Petikan Teks:

Laman

Rabu, 27 September 2017

SBM B 5-B “STUDENT CENTER

STUDENT CENTER

Nina Faela    2023116062 
KELAS B

JURUSAN  PENDIDIKAN GURU MADRASAH IBTIDAIYAH
FAKULTAS TARBIYAH DAN KEGURUAN
INSTITUT AGAMA ISLAM NEGERI PEKALONGAN
2017







KATA PENGANTAR
Puji syukur saya panjatkan kehadirat Allah Swt atas rahmat dan karunia-Nya saya dapat menyelesaikan makalah yang berjudul “STUDENT CENTER”. Makalah ini membahas mengenai pengertian dan penjelasan dari masing masing topik yang di paparkan. Dalam penulisan makalah ini banyak mendapat bantuan dari berbagai referensi. Oleh karena itu, saya mengucapkan terima kasih kepada semua pihak yang turut memudahkan penulisan makalah ini.Saya sangat mengharapkan kritik dan saran yang bersifat membangun dari para pembaca. Semoga makalah ini dapat bermanfaat.
Terima Kasih.

Pekalongan, 29 September 2017


Penulis



















BAB I
PENDAHULUAN
Tema               : Model Pembelajaran
Sub Tema        : Student Center
Mengapa penting di kaji ?
Belajar yang sama dengan menerima pengetahuan dimana siswa pasif reseptif sering dinamakan pengajaran Teacher Centered Learning (TCL). Belajar adalah berubah dan ada nilai tambah, mencari pengetahuan dengan berbagai strategi  siswa aktif dan spesifik sering dinamakan pembelajaran Student  Centered Learning (SCL). Tujuan SCL adalah Meningkatkan kualitas pembelajaran, mengembangkan potensi siswa secara optimal, menciptakan gambaran pengetahuan yang bermakna dan saling berhubungan, meningkatkan dan merangsang rasa ingin tahu murid tentang suatu pengetahuan. Dari tujuan diatas, peran kita sebagai pendidik atau guru dituntut untuk aktif, kreatif dan inovatif.

Kumpulan Soal:
#1 Salin bagian makalah tentang Student Center yang dibuka dengan kata-kata "JURUSAN  PENDIDIKAN GURU" dan ditutup dengan "ini dapat bermanfaat.".
#2 Tolong teruskan makalah tentang Student Center, dimulai sesudah kalimat terakhirnya.

Data yang Diberikan:
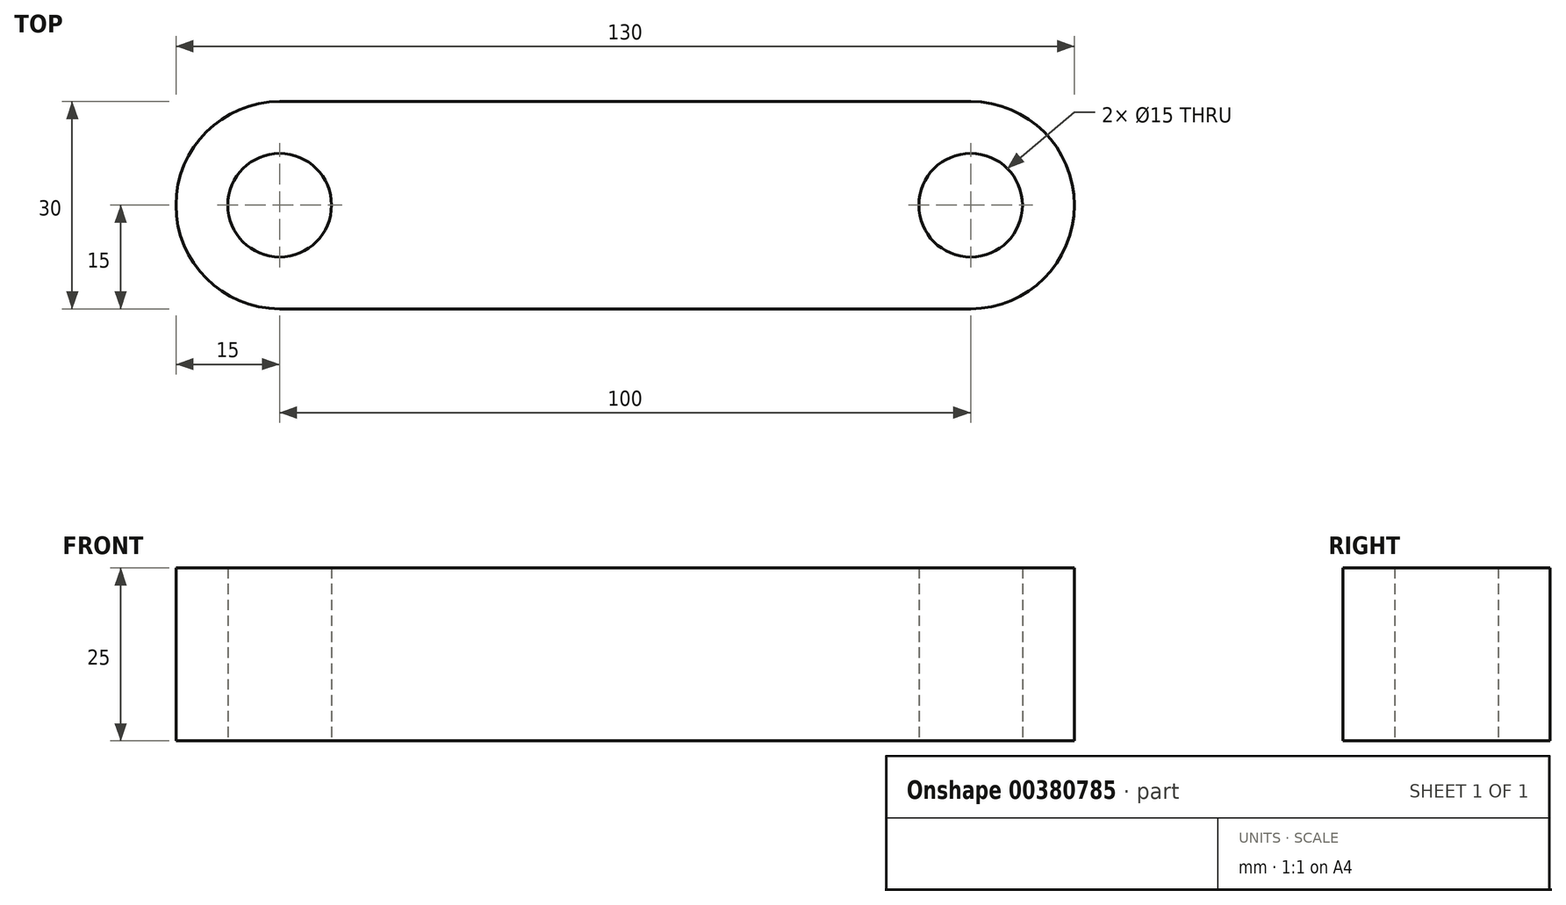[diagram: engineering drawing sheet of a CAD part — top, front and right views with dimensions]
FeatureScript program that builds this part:
annotation { "Feature Type Name" : "Feature", "Feature Type Description" : "" }
export const myFeature = defineFeature(function(context is Context, id is Id, definition is map)
    precondition{}
    {
        {
            var Q0;
            Q0=qCreatedBy(makeId("Top.planeOp"),FACE);
            var sketch = newSketch(context, id + "F0", { "sketchPlane" : qUnion([Q0])});
            skLineSegment(sketch, "E0", {"start": v(0, -15) * mm, "end": v(100, -15) * mm});
            skLineSegment(sketch, "E1", {"start": v(0, 15) * mm, "end": v(100, 15) * mm});
            skArc(sketch, "E2", {"start": v(0, 15) * mm, "mid": v(-15, 0) * mm, "end": v(0, -15) * mm});
            skArc(sketch, "E3", {"start": v(100, -15) * mm, "mid": v(115, 0) * mm, "end": v(100, 15) * mm});
            skCircle(sketch, "E4", {"center": v(0, 0) * mm, "radius": 7.5 * mm});
            skCircle(sketch, "E5", {"center": v(100, 0) * mm, "radius": 7.5 * mm});
            skSolve(sketch);
        }
        {
            var Q0;
            Q0=makeQuery(id+"F0.imprint","IMPRINT",FACE,{"disambiguationData":[TD([[makeQuery(id+"F0.imprint","IMPRINT",EDGE,{"derivedFrom":sQuery(id+"F0.wireOp",EDGE,"E0")}),1.0]])]});
            extrude(context, id + "F1", {"entities" : qUnion([Q0]), "depth" : 25 * mm});
        }
    });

Jawaban Tiap Soal:
#1
JURUSAN  PENDIDIKAN GURU MADRASAH IBTIDAIYAH
FAKULTAS TARBIYAH DAN KEGURUAN
INSTITUT AGAMA ISLAM NEGERI PEKALONGAN
2017







KATA PENGANTAR
Puji syukur saya panjatkan kehadirat Allah Swt atas rahmat dan karunia-Nya saya dapat menyelesaikan makalah yang berjudul “STUDENT CENTER”. Makalah ini membahas mengenai pengertian dan penjelasan dari masing masing topik yang di paparkan. Dalam penulisan makalah ini banyak mendapat bantuan dari berbagai referensi. Oleh karena itu, saya mengucapkan terima kasih kepada semua pihak yang turut memudahkan penulisan makalah ini.Saya sangat mengharapkan kritik dan saran yang bersifat membangun dari para pembaca. Semoga makalah ini dapat bermanfaat.

#2
BAB II
PEMBAHASAN
  1. Pengertian Student Center Learning
Student Center Learning (SCL) ialah pembelajaran yang berpusat pada mahasiswa. Itu berarti bahwa seorang siswa harus lebih aktif dalam kegiatan pembelajaran, dan guru/dosen bertugas sebagai fasilisator dalam kegiatan pembelajaran.[1]
Student-centered learning (SCL) merupakan pendekatan pembelajaran yang menempatkan peserta didik di pusat kegiatan pembelajaran. Di dalam SCL para peserta didik memiliki dan memanfaatkan peluang dan / atau keleluasaan untuk mengembangkan segenap kapasitas dan kemampuannya (prior knowledge and experience) sebagai pembelajar sepanjang hayat (“ngangsu kawruh”: cipta, karsa, rasa, dan karya), melalui berbagai macam aktivitas. Student Centered Learning (SCL) adalah sebuah sistem pembelajaran yang berpusat pada murid dengan cara, guru memberikan suatu permasalahan yang sesuai dengan materi dan kemudian para murid ditugaskan untuk memecahkan masalah tersebut dengan bantuan berupa tips-tips dari sang guru dan referensi yang ada.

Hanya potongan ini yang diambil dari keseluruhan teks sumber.